EXERCISE GOAL
How many lines in these records include the string "ricavi"? Reply with that number alone.

GIVEN RECORDS
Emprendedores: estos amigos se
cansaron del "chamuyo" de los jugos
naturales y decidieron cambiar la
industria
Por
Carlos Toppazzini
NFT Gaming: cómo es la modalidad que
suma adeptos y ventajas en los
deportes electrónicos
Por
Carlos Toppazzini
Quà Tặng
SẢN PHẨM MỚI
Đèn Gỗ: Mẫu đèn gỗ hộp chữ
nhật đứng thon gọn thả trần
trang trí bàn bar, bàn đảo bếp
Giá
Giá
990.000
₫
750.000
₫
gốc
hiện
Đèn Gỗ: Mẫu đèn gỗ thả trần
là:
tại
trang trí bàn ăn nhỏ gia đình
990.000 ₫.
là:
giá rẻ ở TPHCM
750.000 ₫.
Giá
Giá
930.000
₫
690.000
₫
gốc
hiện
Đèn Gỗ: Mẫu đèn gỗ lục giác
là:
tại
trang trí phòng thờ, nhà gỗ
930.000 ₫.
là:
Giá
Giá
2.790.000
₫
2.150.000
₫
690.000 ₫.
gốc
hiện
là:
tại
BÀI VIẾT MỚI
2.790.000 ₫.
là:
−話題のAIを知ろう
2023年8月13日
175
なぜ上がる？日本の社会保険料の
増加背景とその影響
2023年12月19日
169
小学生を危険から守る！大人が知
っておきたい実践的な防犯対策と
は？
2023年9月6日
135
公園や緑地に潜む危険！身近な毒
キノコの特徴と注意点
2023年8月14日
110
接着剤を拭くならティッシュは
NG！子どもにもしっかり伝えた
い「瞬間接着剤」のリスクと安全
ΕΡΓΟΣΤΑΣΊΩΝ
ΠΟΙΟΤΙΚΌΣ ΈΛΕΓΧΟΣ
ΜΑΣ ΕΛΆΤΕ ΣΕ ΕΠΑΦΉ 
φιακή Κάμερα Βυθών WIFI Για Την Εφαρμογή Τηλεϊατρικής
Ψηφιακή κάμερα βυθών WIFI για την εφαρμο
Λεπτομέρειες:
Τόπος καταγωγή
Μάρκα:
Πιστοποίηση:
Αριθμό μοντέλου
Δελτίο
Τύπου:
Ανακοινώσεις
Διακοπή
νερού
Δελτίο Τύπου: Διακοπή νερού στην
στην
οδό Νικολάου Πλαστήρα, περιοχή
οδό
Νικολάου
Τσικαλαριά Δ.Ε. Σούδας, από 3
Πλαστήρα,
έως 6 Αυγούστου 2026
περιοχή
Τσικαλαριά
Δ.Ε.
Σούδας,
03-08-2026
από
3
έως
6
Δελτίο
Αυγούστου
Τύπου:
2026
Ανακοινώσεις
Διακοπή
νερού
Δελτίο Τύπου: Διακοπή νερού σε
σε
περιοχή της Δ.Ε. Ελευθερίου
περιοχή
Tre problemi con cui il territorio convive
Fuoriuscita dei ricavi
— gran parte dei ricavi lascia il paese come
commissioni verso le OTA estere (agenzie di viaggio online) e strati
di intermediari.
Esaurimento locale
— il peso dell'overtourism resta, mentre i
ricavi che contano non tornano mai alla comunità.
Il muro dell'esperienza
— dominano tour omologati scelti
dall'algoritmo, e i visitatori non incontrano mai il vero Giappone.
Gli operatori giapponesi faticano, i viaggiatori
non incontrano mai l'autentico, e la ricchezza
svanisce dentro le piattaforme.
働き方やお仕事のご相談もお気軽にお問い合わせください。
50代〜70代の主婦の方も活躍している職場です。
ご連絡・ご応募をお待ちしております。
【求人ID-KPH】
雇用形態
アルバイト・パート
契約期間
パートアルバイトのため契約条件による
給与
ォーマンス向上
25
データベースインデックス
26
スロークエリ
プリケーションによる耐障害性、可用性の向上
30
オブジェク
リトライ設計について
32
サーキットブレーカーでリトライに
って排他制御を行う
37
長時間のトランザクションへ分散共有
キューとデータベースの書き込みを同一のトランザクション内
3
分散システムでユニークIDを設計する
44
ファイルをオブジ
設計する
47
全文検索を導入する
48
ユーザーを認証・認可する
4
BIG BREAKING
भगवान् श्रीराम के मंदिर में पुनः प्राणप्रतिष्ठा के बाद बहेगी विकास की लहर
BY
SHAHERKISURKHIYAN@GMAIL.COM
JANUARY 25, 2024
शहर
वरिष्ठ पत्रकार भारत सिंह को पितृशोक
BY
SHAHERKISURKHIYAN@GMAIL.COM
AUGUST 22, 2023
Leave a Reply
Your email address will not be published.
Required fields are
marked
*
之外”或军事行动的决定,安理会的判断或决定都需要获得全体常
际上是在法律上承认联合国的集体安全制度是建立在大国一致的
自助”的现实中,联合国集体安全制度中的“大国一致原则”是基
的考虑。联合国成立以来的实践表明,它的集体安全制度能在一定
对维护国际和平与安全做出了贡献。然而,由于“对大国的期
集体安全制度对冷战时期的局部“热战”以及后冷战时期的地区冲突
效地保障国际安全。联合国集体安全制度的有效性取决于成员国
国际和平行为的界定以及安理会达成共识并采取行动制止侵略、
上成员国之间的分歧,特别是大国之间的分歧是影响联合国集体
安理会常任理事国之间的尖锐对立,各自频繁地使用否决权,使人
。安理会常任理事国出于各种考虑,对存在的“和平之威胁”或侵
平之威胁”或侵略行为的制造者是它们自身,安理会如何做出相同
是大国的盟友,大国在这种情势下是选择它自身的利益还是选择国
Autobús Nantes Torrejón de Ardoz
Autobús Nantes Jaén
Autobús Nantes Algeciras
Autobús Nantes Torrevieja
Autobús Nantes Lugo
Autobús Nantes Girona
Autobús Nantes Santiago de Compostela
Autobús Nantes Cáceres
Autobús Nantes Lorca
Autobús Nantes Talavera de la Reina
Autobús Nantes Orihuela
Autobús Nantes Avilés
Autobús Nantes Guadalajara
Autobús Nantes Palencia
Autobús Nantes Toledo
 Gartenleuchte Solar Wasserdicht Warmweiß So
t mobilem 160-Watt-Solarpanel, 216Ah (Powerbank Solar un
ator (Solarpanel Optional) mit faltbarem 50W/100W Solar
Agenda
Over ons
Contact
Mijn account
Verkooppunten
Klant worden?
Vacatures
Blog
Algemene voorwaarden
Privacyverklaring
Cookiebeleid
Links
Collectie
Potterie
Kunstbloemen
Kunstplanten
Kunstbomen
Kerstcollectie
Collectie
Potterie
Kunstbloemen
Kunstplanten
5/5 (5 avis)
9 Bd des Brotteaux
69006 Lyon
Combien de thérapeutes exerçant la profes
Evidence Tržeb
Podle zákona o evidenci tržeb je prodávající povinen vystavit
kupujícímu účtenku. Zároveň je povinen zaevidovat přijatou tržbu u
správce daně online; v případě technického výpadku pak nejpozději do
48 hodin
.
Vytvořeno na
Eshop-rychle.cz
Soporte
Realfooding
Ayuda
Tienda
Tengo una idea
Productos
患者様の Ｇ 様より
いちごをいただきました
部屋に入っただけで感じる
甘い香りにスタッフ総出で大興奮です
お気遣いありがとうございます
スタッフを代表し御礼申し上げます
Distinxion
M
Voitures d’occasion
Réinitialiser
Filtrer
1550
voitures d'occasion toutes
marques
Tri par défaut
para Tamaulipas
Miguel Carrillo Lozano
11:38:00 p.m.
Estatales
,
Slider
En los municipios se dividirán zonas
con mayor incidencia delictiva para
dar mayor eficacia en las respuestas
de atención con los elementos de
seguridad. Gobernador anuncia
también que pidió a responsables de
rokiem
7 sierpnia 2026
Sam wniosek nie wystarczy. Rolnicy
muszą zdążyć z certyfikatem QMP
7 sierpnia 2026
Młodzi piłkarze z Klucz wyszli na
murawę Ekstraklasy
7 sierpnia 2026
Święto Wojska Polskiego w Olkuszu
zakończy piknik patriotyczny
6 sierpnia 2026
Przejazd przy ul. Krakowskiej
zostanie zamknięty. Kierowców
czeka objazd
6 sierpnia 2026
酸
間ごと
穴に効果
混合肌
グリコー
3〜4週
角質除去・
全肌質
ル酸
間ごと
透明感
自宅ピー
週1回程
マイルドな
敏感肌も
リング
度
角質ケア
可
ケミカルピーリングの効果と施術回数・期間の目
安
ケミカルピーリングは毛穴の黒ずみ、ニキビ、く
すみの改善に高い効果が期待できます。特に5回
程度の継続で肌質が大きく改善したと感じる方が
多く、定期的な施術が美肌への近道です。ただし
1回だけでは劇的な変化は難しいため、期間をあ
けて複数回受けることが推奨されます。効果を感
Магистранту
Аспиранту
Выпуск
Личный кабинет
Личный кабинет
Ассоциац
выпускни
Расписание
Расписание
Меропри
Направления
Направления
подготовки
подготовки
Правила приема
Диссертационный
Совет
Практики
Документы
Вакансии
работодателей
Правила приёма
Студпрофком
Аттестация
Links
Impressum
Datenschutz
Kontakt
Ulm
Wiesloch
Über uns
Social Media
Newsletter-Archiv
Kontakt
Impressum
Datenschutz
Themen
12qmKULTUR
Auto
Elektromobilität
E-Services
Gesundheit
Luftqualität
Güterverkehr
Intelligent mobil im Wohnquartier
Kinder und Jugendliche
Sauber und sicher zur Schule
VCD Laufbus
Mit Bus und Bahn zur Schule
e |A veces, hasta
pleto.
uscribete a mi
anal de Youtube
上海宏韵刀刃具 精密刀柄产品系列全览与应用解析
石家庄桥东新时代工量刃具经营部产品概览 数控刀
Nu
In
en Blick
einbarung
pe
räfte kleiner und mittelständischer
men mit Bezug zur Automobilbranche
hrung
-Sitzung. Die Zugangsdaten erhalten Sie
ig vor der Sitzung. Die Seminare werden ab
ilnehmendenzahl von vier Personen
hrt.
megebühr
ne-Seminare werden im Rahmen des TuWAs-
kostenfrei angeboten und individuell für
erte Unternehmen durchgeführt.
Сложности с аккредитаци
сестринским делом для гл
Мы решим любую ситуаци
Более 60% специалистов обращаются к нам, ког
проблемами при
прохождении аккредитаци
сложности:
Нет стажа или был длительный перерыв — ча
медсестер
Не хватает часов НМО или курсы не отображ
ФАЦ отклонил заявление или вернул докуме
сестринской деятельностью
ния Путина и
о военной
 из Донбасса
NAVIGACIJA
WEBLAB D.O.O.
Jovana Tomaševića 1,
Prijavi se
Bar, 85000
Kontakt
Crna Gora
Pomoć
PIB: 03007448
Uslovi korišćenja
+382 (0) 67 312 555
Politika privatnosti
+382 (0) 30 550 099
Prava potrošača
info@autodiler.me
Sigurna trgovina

RESPONSE TO THE TASK
3